More and more this is arising. The people around us in traffic, in the supermarket, they’re not fellow human beings but competitors who we must beat in our consumerist hunt. We’re out for maximum gain, more stuff, bigger possessions and we have no disregard for others. We treat each other more and more like animals. Especially those big companies and businesses have found a special mercilessness and disregard of human life, nature and the world. I’m not a vegetarian, but the way we deal with life on our planet shows no respect and most of all is not a way that can last. A party for the animals is therefore not just a party for those that walk on four paws, hooves or feet, but also particularly for those who walk on two…

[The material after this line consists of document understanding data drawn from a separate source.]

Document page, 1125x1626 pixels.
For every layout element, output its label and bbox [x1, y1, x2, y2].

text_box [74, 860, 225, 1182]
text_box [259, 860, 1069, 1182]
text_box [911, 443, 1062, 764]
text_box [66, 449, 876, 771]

So that’s why I was there on a cold, rainy Wednesday night. That’s why I feel very passionate about this new direction. So that’s why I believe in this alternative. That’s why I believe that this is a different option and the way to go. A voting alternative for the road to ruin we’re on, because we have no alternative earth.

 

Disclaimer: This is personal opinion, not party policy or necessarily viewpoints. It’s an attempt at describing a feeling, position and experience by myself. I am greatly interested in pursuing this further.